AWS Choices: Events/Messaging

  • Amazon Simple Queue Service (SQS): A fully managed message queuing service that enables you to send, store, and receive messages between services.

  • Amazon Simple Notification Service (SNS): A fully managed messaging service that enables you to send push notifications, SMS messages, and emails.

  • Amazon Kinesis: A fully managed, real-time data streaming service that enables you to collect, process, and analyze streaming data in real-time.

  • AWS EventBridge: A serverless event bus that makes it easy to connect applications together using data from your own apps, SaaS apps, and AWS services.

  • AWS AppSync: A fully managed service that makes it easy to develop GraphQL APIs by handling the heavy lifting of securely connecting to data sources.

  • AWS MQ: A managed message broker service for Apache ActiveMQ, that makes it easy to set up and operate message brokers in the cloud.

  • Amazon Managed Streaming for Apache Kafka (MSK): A fully managed service for Apache Kafka that makes it easy to build and run highly available, secure, and scalable Kafka clusters.

Azure Choices: Events/Messaging

  • Azure Service Bus: A fully managed messaging service that enables you to send and receive messages between services, and decouple applications.

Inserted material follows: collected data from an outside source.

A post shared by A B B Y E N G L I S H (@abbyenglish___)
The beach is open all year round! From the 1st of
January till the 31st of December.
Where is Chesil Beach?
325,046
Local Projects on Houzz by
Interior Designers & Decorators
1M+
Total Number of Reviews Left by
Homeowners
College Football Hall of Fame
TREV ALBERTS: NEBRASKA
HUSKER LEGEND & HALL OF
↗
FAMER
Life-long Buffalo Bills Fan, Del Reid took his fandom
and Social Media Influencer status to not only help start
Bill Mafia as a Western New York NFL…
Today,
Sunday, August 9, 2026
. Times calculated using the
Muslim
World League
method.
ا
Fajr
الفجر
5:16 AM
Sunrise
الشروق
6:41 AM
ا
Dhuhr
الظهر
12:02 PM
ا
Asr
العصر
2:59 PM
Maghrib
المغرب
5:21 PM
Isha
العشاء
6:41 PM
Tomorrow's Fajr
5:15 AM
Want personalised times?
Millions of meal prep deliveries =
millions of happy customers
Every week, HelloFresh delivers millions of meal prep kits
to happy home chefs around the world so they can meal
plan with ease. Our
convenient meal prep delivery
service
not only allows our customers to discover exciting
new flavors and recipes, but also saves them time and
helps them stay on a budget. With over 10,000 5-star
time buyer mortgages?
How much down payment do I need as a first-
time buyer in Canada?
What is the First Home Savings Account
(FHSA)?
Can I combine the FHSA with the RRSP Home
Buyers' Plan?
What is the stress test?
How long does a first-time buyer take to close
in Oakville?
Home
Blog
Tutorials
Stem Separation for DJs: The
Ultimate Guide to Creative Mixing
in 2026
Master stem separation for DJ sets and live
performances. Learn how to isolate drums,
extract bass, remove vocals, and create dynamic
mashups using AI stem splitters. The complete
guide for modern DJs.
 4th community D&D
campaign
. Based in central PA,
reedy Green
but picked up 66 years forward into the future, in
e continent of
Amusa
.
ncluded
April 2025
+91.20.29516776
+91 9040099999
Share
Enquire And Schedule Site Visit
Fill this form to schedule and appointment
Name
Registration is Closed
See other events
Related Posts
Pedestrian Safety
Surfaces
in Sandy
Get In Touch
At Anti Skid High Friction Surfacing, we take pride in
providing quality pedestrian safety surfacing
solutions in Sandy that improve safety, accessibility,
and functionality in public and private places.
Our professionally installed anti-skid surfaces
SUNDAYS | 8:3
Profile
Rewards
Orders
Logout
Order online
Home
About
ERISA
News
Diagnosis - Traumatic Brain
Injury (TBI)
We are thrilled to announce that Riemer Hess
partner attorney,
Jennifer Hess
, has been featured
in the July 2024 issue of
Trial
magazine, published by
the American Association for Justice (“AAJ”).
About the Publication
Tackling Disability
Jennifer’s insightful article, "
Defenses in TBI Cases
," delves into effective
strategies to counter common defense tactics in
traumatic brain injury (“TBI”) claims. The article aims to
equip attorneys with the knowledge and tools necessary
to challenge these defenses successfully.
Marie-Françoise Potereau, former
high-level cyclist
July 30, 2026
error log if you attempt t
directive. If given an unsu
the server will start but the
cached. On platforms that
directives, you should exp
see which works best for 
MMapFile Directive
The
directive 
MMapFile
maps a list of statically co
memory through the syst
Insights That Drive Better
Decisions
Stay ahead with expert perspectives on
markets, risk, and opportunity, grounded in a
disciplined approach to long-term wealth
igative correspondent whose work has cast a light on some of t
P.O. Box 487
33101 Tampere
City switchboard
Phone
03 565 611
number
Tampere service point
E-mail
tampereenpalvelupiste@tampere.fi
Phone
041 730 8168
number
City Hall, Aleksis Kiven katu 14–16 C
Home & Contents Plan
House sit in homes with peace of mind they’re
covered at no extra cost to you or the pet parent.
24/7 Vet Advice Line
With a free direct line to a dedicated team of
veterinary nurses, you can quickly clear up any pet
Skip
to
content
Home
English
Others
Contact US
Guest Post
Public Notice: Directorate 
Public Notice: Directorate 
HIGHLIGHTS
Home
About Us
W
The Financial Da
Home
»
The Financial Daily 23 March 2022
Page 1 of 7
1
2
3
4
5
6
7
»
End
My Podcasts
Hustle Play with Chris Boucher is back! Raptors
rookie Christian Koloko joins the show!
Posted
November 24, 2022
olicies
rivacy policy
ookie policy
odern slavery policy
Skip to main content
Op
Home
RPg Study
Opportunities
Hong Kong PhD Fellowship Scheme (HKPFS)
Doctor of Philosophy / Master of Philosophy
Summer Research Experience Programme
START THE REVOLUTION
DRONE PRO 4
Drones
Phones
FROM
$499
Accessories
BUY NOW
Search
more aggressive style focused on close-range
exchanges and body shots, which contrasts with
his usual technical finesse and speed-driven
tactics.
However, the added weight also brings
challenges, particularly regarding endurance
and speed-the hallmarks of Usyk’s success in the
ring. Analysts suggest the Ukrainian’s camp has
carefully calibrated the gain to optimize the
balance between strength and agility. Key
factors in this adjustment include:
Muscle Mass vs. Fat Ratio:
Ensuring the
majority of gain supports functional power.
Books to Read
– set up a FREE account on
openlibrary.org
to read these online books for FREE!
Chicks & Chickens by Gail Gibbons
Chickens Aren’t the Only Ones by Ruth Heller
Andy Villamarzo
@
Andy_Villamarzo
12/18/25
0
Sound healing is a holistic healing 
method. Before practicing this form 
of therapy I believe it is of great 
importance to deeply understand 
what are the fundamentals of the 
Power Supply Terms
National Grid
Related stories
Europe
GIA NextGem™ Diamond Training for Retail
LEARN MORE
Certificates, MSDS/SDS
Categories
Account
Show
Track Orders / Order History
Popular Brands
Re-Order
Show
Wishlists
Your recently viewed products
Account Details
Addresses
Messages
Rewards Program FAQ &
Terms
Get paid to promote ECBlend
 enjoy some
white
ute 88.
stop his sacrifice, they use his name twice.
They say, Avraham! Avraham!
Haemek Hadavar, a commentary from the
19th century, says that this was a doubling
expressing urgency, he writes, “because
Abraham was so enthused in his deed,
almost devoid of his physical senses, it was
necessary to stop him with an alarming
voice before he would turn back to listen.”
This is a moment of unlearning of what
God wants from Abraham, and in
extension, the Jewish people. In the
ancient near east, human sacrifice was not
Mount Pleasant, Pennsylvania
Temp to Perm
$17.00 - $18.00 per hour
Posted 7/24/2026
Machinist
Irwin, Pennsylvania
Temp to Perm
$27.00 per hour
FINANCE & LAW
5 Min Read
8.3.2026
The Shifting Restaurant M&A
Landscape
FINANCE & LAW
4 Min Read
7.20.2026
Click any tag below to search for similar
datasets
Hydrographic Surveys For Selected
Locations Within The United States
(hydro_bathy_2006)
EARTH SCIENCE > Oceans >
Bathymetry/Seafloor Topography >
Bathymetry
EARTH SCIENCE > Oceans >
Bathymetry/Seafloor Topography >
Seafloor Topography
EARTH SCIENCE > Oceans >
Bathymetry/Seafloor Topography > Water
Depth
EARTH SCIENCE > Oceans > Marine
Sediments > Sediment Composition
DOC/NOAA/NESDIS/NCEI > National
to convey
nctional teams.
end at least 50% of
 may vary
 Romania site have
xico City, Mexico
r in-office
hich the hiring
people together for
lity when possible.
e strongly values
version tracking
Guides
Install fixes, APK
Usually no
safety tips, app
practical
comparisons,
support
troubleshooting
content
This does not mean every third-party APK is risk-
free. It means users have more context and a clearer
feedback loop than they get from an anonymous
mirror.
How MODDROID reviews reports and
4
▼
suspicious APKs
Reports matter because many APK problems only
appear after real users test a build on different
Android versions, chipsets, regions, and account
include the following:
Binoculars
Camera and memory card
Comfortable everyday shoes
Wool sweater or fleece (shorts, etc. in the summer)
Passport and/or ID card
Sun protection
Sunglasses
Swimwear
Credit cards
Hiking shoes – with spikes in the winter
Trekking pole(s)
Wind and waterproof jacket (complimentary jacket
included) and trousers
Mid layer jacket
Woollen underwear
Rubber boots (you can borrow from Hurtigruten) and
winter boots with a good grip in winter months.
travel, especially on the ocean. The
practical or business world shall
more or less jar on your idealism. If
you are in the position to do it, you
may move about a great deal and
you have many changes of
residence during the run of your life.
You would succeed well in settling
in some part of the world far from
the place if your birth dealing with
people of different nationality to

  • Azure Event Grid: A fully managed event routing service that enables you to easily build event-driven architectures by reacting to events from Azure services or third-party services.

  • Azure Event Hubs: A fully managed, real-time data streaming service that enables you to collect, store, and process large amounts of data from various sources.

  • Azure Notification Hubs: A fully managed service that enables you to send push notifications to any platform from any backend.

  • Azure Relay: A fully managed service that enables you to securely expose services that run in your corporate network to the public cloud.

  • Azure Queue Storage: A fully managed, cloud-based message queuing service that enables you to reliably send and receive messages between services.

  • Azure SignalR Service: A fully managed service that allows you to add real-time web functionality to your applications.

  • Azure Stream Analytics: A fully managed service that enables you to process and analyze streaming data in real-time.

GCP Choices: Events/Messaging

  • Cloud Pub/Sub
    • A fully-managed real-time messaging service that allows applications to exchange messages reliably and securely.
  • Cloud Storage
    • Store and process data in an object storage system.
  • Cloud Dataflow
    • A unified programming model and managed service for developing and executing a wide range of data processing patterns.
  • Cloud Functions
    • A serverless environment to run event-driven code.
  • Cloud Spanner
    • A fully-managed, highly-scalable, relational database service.
  • Cloud Bigtable
    • A NoSQL database service for large analytical and operational workloads.